A series of misapprehensions regarding Solution Focused Brief Therapy have plagued the approach since its early days – ‘just a nice chat’, ‘it’s all about being positive isn’t it’, ‘you don’t deal with the problem do you, it is just about the future and what people want’. Perhaps we have contributed to these misunderstandings ourselves in the ways that we have talked about what we do or maybe the therapeutic world has found it tough and challenging to accept our ideas, ideas that ask fundamental questions about some of the taken-for-granted givens, the assumptions that have informed ideas about therapy for many years. However, whatever our colleagues might think, an easy option Solution Focused Brief Therapy is not.

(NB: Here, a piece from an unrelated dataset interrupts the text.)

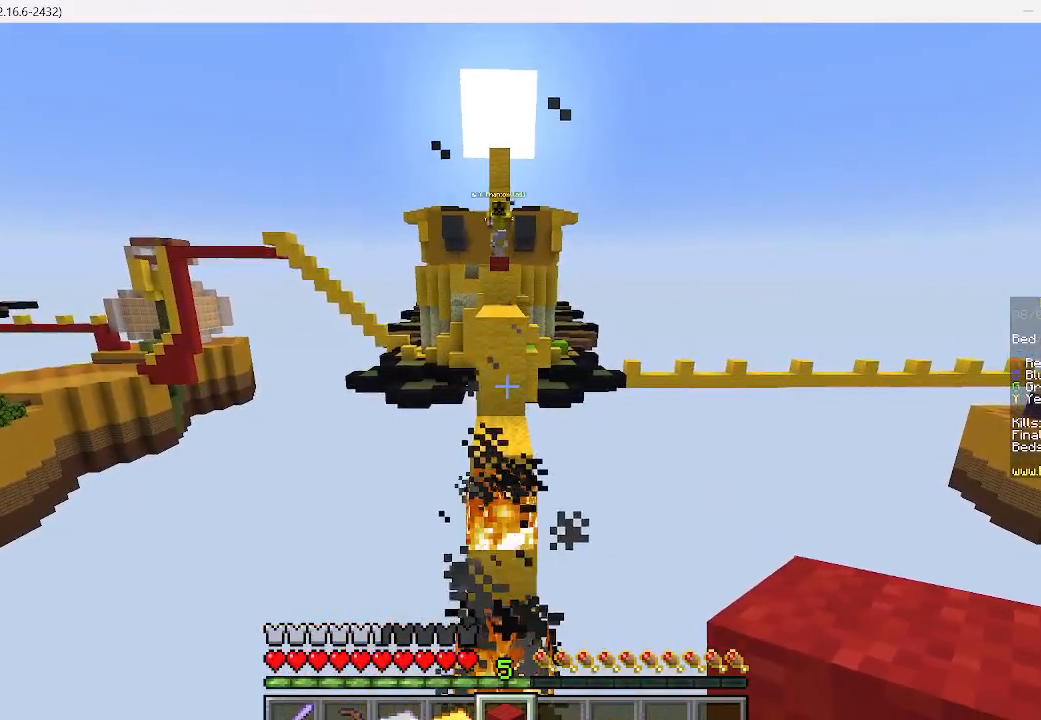
{"keys": ["s"], "mouse": [], "events": [[445, "s", "down"]]}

And nowhere is this clearer, just how tough the approach is for practitioners, than in the ‘no excuses’ underpinning of the therapeutic deal. The client turns up and when we ask what their ‘best hopes’ for the work are they tell us what they want. And what they want is indeed what they want. There is no distinction in the approach between ‘want’ and ‘need’ – the practitioner really does not know better. What the client says they want is really, really what they want. Neither is there any concept of ‘ambivalence’ – if the client says that they want it, whatever ‘it’ may’ be, then they want it – there is not a part of them that wants it and another that does not. We listen to what the client says and take it seriously.
And if change does not take place in a way that is acceptable to the client we cannot argue that ‘the client is not ready for change’, nor indeed can we save our professional feelings, our ‘amour propre’, our self-regard by arguing that ‘the client lacks insight’. The client is as the client is and it is our job to work with the client as she or he arrives rather that somehow wishing that he or she were different, and blaming the client’s ‘inadequacy’ for the lack of progress in the work.

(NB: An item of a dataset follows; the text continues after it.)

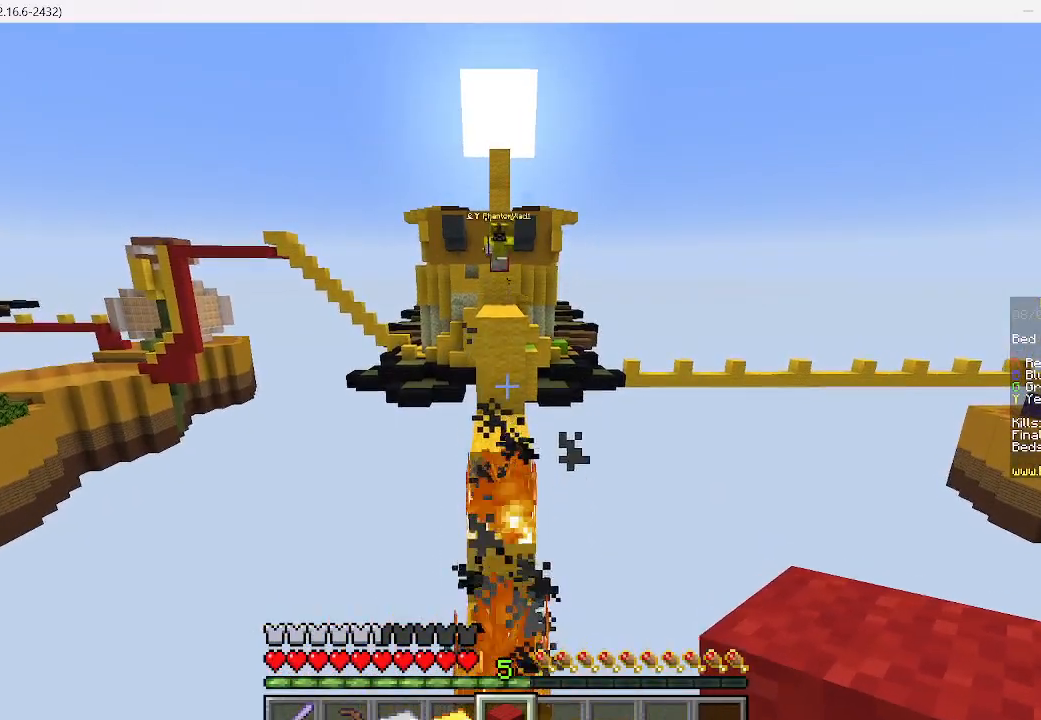
{"keys": [], "mouse": [], "events": [[378, "s", "up"]]}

If the client does not recognise change we cannot comfort ourselves with the notion that they have the ‘wrong sort of problem’, or that they are ‘the wrong sort of person’, too young, too old, of the wrong ethnicity, or that they have too many difficulties, or that the difficulties are too long-standing or too deep-rooted. The SF practitioner just has to stand tall and accept that the work has failed.

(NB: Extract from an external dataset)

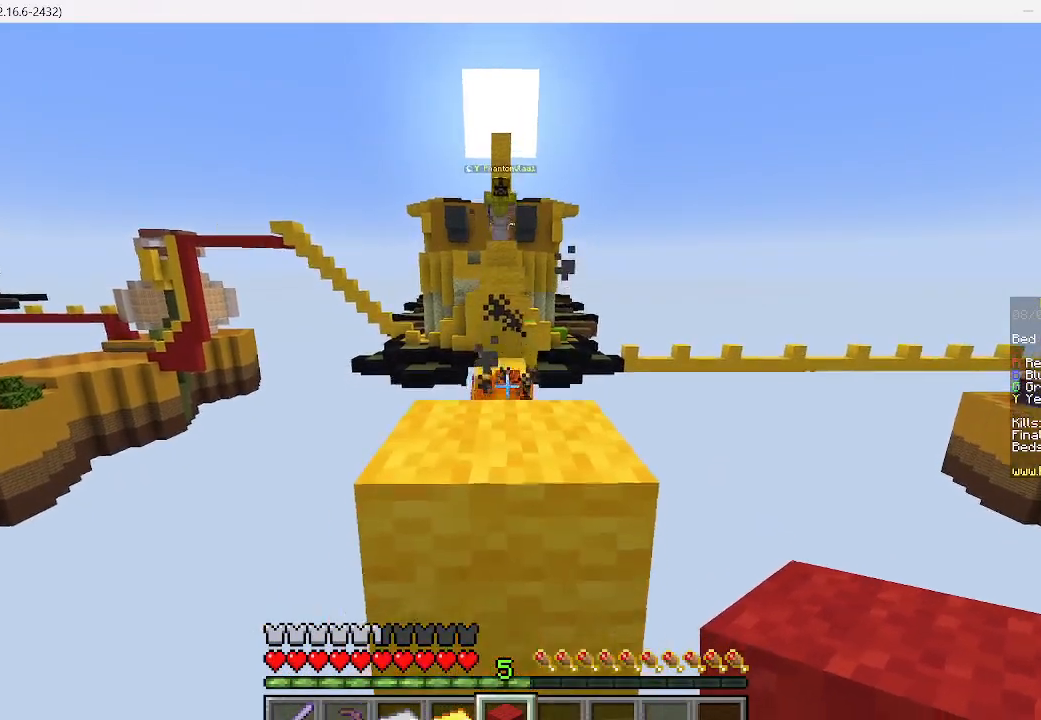
{"keys": [], "mouse": ["right"], "events": [[467, "mouse_right", "down"]]}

Indeed if the work ‘fails’ we cannot even argue that the client is ‘resistant’ or ‘unmotivated’ or ‘disengaged’ or that they like having the problem and don’t want to give it up. No – all that we can do in such circumstances is to try to learn from the situation and to ask ourselves ‘so what would I do differently next time I meet someone who presents in a similar way’.
Solution focused practice is tough and demanding of the worker and that is the case even before we start examining the extraordinary focus of listening and choice that is going on at every moment of the conversation between the client and the worker. Solution Focus is not ‘just a nice chat’, is not ‘just a bit of positive thinking’, and is definitely not easy, and I was delighted to be reminded of this during the course of the last week with two great groups in Manchester. Thank-you.